HugeGraph Java Client

HugeGraph Java Client

本文的代码都是java语言写的，但其风格与gremlin(groovy)是非常类似的。用户只需要把代码中的变量声明替换成def或直接去掉，就能将java代码转变为groovy；另外就是每一行语句最后可以不加分号，groovy认为一行就是一条语句。用户在HugeGraph-Studio中编写的gremlin(groovy)可以参考本文的java代码，下面会举出几个例子。

1 HugeGraph-Client

HugeGraph-Client 是操作 graph 的总入口，用户必须先创建出 HugeGraph-Client 对象，与 HugeGraph-Server 建立连接（伪连接）后，才能获取到 schema、graph 以及 gremlin 的操作入口对象。

目前 HugeGraph-Client 只允许连接服务端已存在的图，无法自定义图进行创建。其创建方法如下：

// HugeGraphServer地址："http://localhost:8080"
// 图的名称："hugegraph"
HugeClient hugeClient = HugeClient.builder("http://localhost:8080", "hugegraph")
                                  .configTimeout(20) // 默认 20s 超时
                                  .configUser("**", "**") // 默认未开启用户权限
                                  .build();

上述创建 HugeClient 的过程如果失败会抛出异常，用户需要try-catch。如果成功则继续获取 schema、graph 以及 gremlin 的 manager。

在HugeGraph - Hubble / Studio中通过gremlin来操作时，不需要使用HugeClient，可以忽略。

2 元数据

2.1 SchemaManager

SchemaManager 用于管理 HugeGraph 中的四种元数据，分别是PropertyKey（属性类型）、VertexLabel（顶点类型）、EdgeLabel（边类型）和 IndexLabel（索引标签）。

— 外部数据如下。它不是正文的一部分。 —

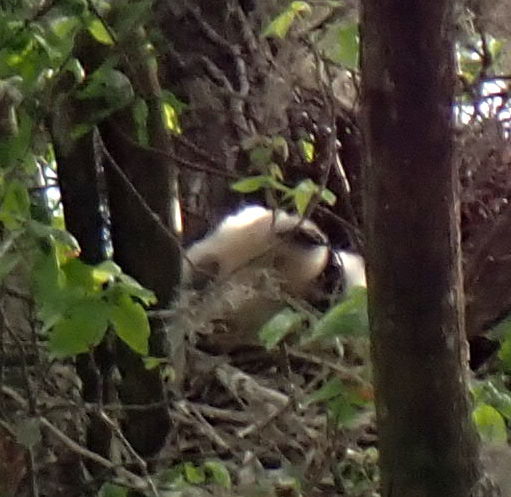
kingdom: Animalia
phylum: Chordata
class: Aves
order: Suliformes
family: Anhingidae
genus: Anhinga
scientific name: Anhinga anhinga
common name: Anhinga
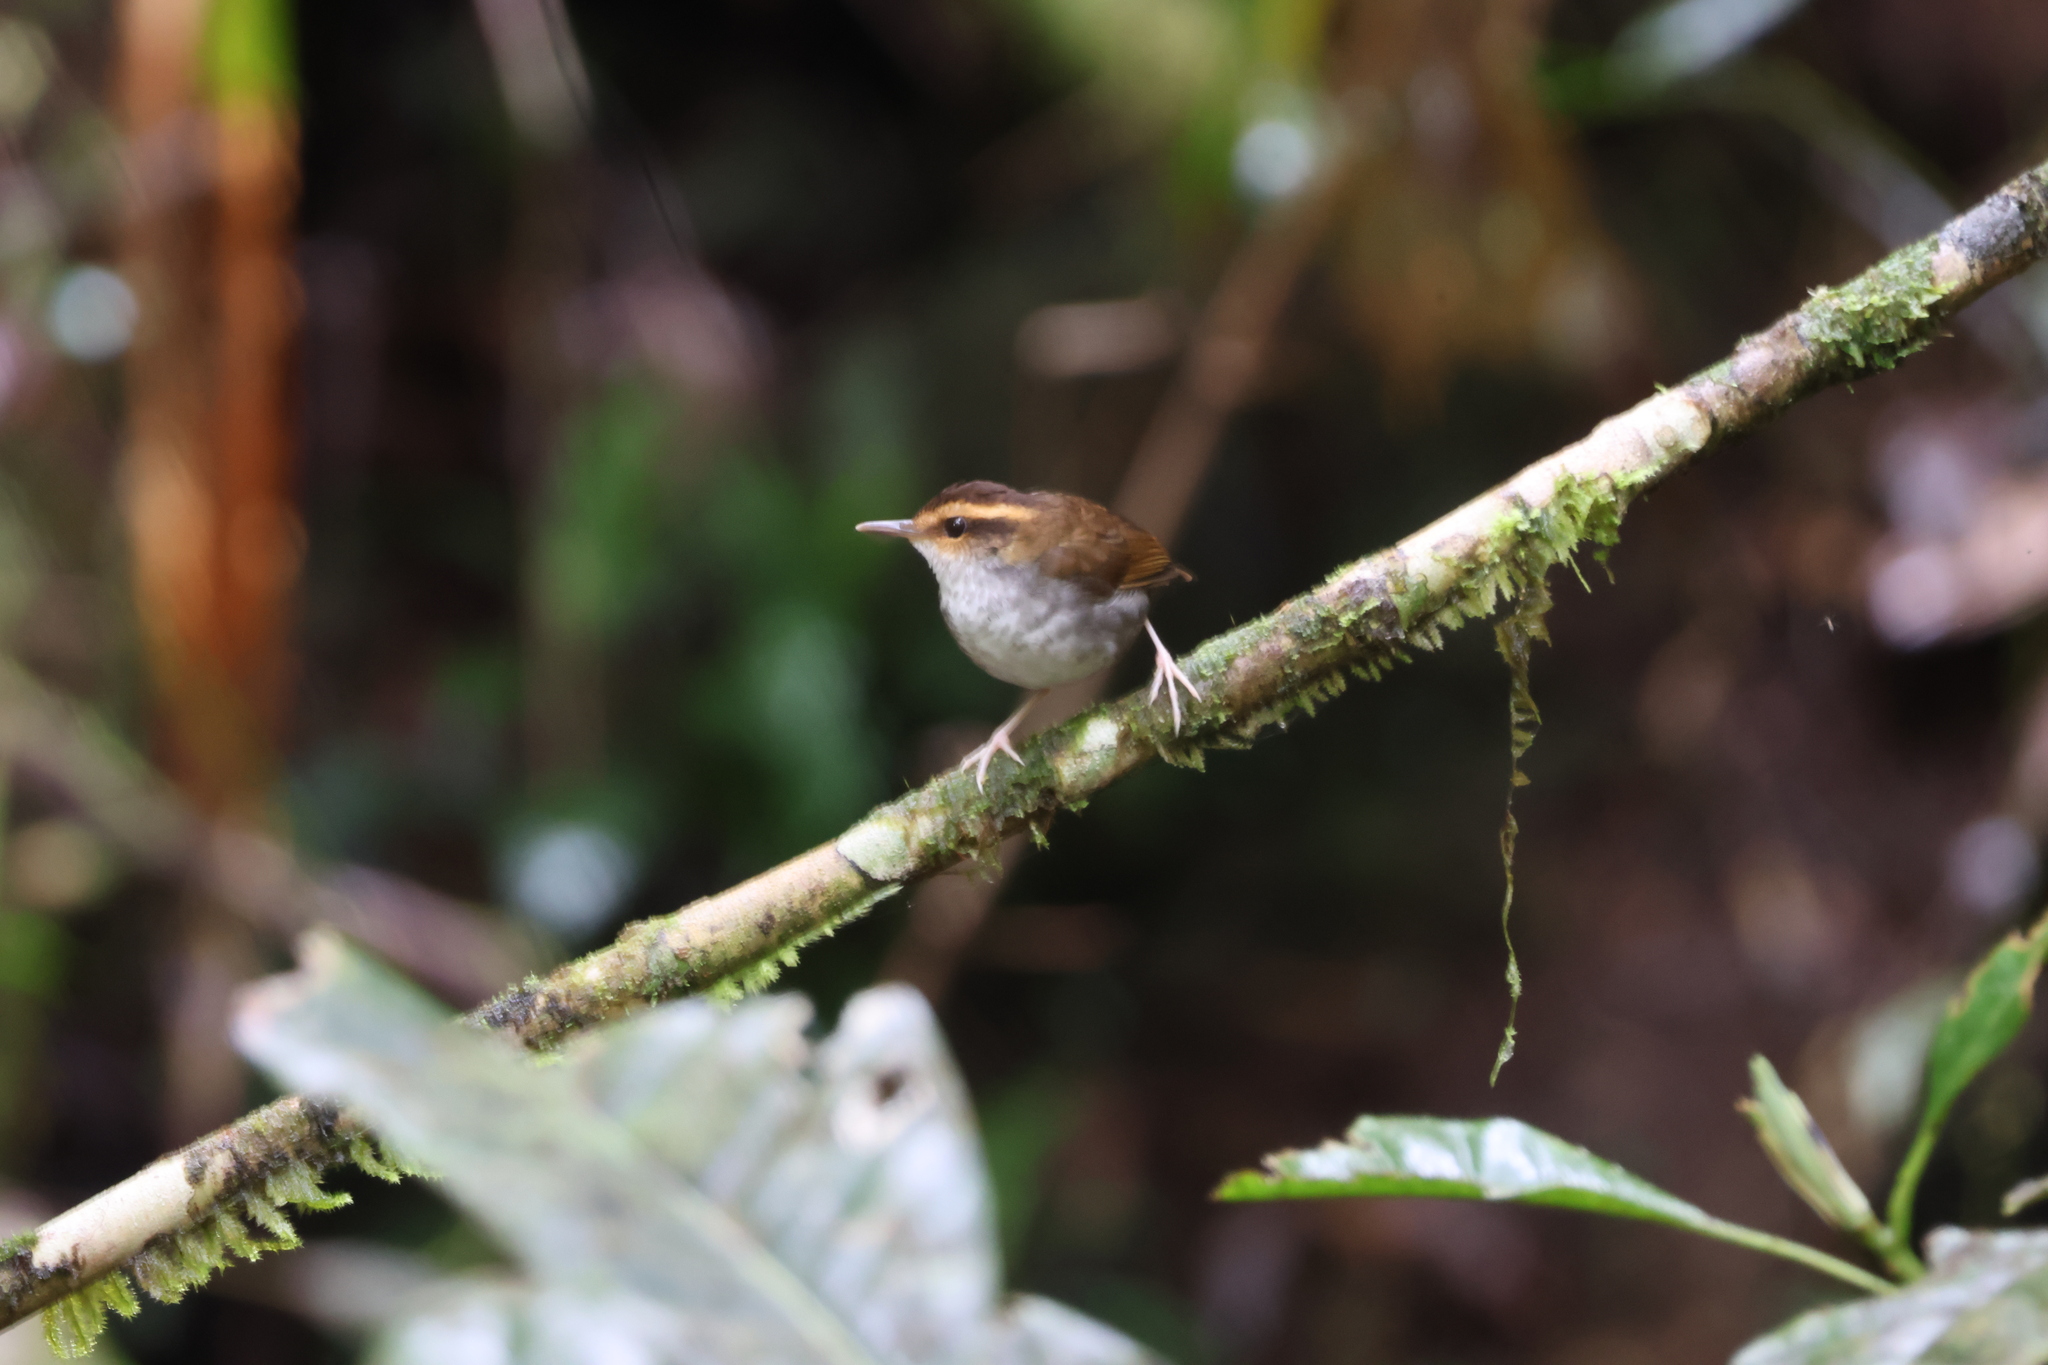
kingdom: Animalia
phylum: Chordata
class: Aves
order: Passeriformes
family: Cettiidae
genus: Urosphena
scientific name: Urosphena whiteheadi
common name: Bornean stubtail
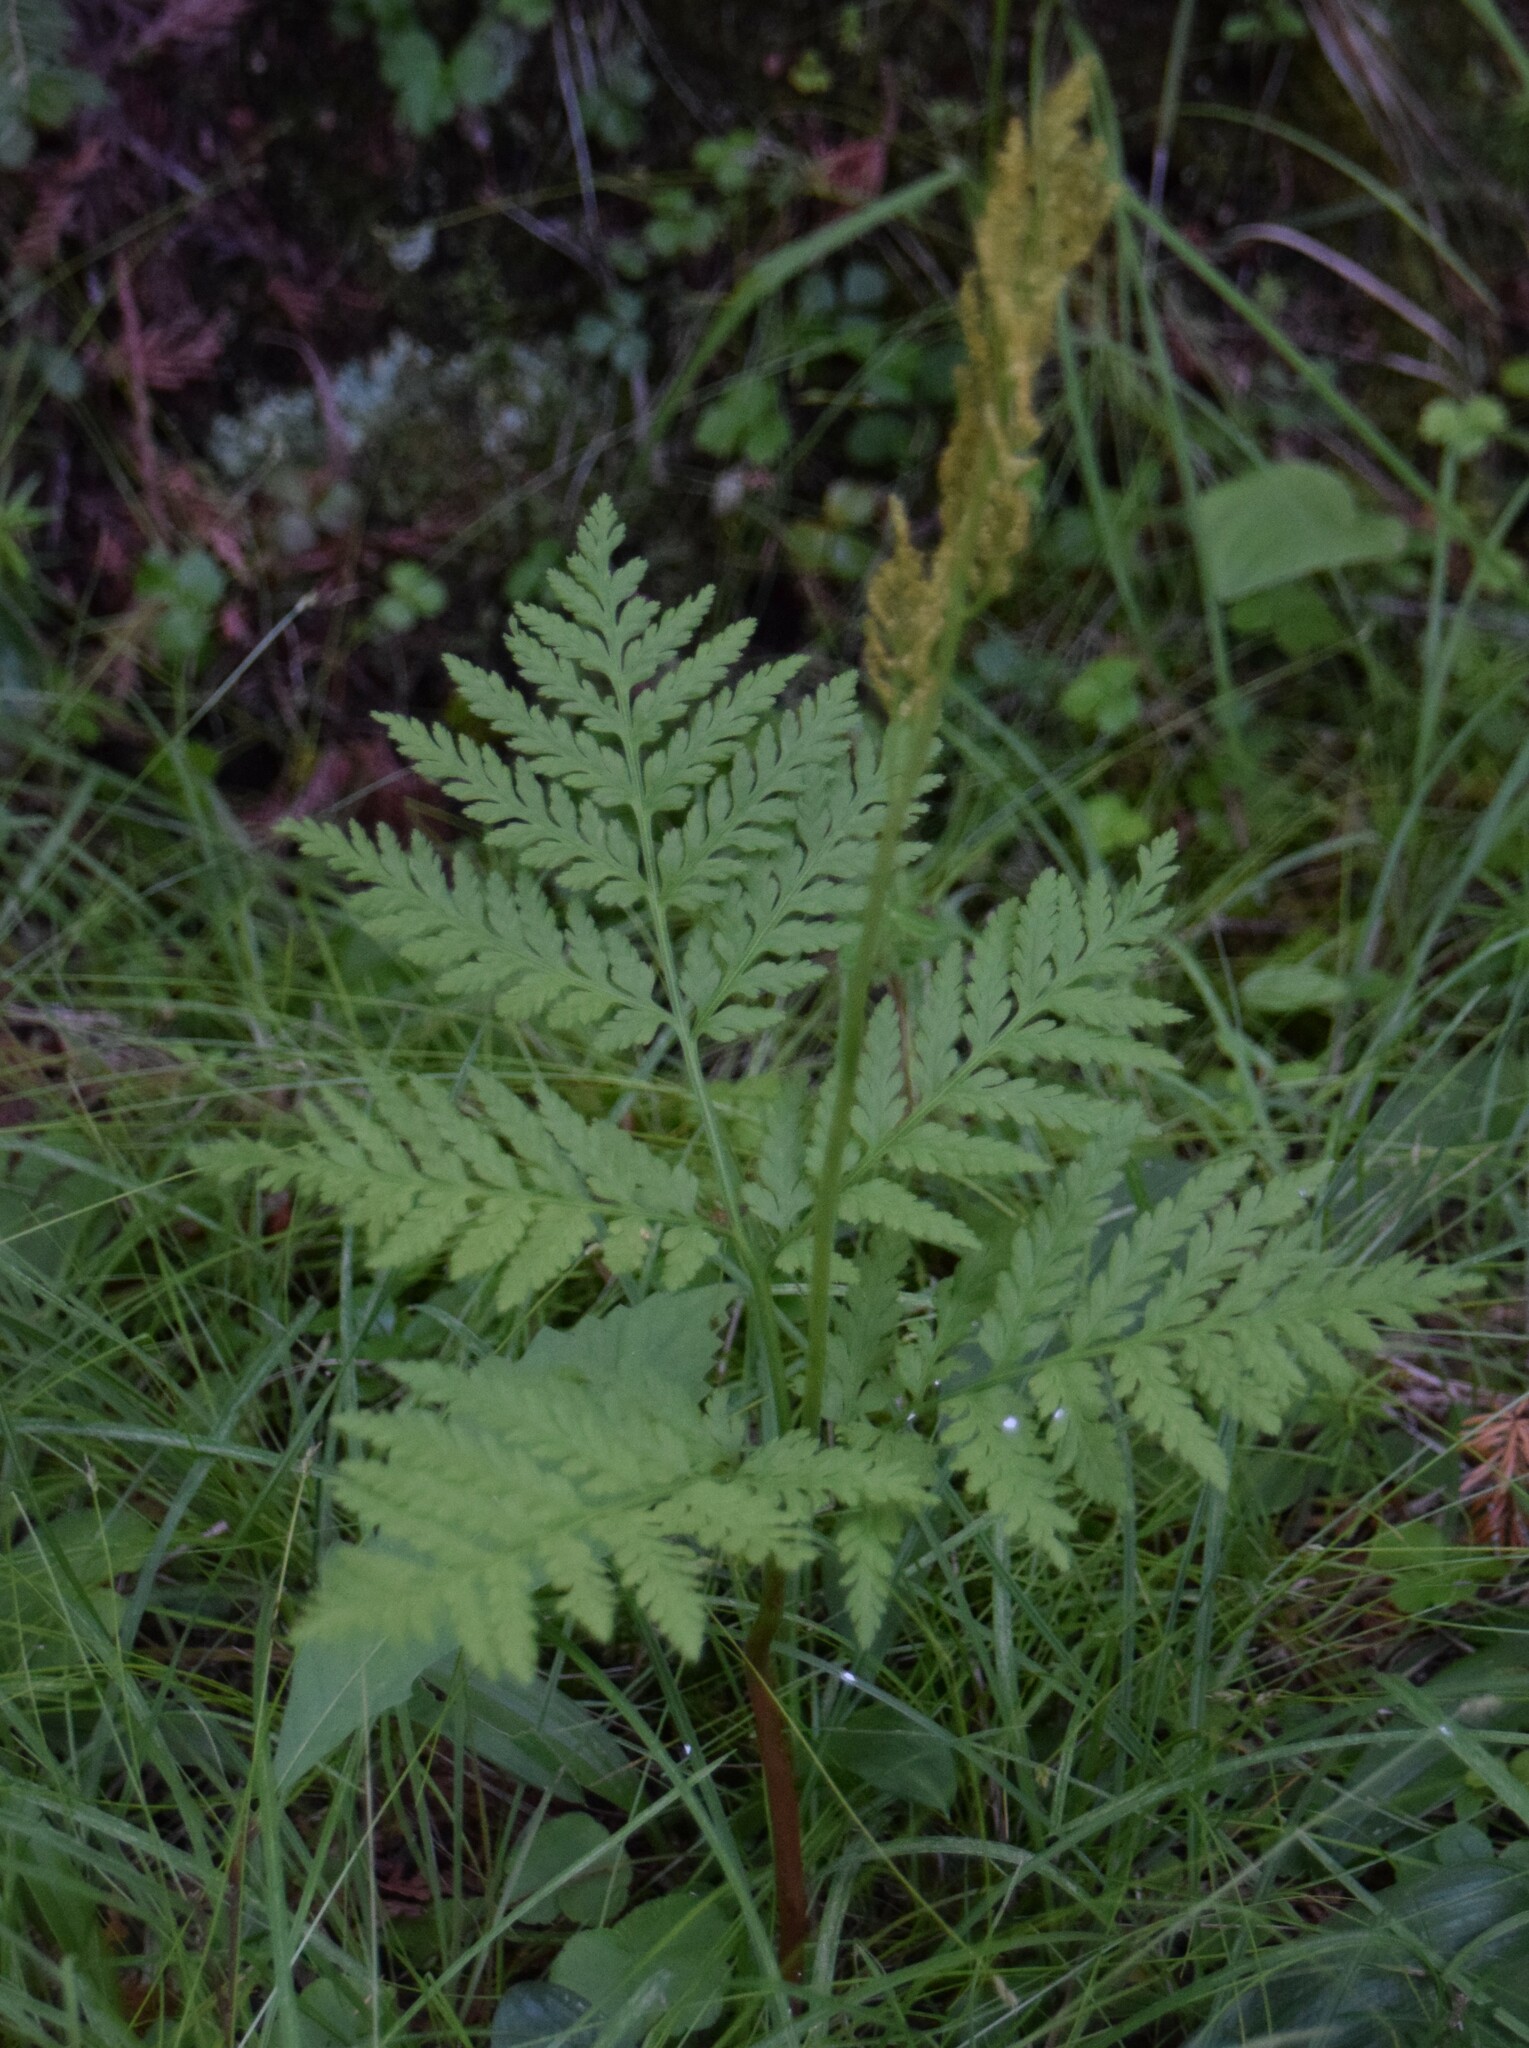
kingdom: Plantae
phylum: Tracheophyta
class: Polypodiopsida
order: Ophioglossales
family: Ophioglossaceae
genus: Botrypus
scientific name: Botrypus virginianus
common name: Common grapefern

在定义元数据信息之前必须先创建 SchemaManager 对象。

用户可使用如下方法获得SchemaManager对象：

SchemaManager schema = hugeClient.schema()

在HugeGraph-Studio中通过gremlin创建schema对象：

schema = graph.schema()

下面分别对三种元数据的定义过程进行介绍。

2.2 PropertyKey

2.2.1 接口及参数介绍

PropertyKey 用来规范顶点和边的属性的约束，暂不支持定义属性的属性。

PropertyKey 允许定义的约束信息包括：name、datatype、cardinality、userdata，下面逐一介绍。

name: 属性的名字，用来区分不同的 PropertyKey，不允许有同名的属性；

interface	param	must set
propertyKey(String name)	name	y

datatype：属性值类型，必须从下表中选择符合具体业务场景的一项显式设置；

interface	Java Class
asText()	String
asInt()	Integer
asDate()	Date
asUuid()	UUID
asBoolean()	Boolean
asByte()	Byte
asBlob()	Byte[]
asDouble()	Double
asFloat()	Float
asLong()	Long

cardinality：属性值是单值还是多值，多值的情况下又分为允许有重复值和不允许有重复值，该项默认为 single，如有必要可从下表中选择一项设置；

interface	cardinality	description
valueSingle()	single	single value
valueList()	list	multi-values that allow duplicate value
valueSet()	set	multi-values that not allow duplicate value

userdata：用户可以自己添加一些约束或额外信息，然后自行检查传入的属性是否满足约束，或者必要的时候提取出额外信息

interface	description
userdata(String key, Object value)	The same key, the latter will cover the former

2.2.2 创建 PropertyKey

schema.propertyKey("name").asText().valueSet().ifNotExist().create()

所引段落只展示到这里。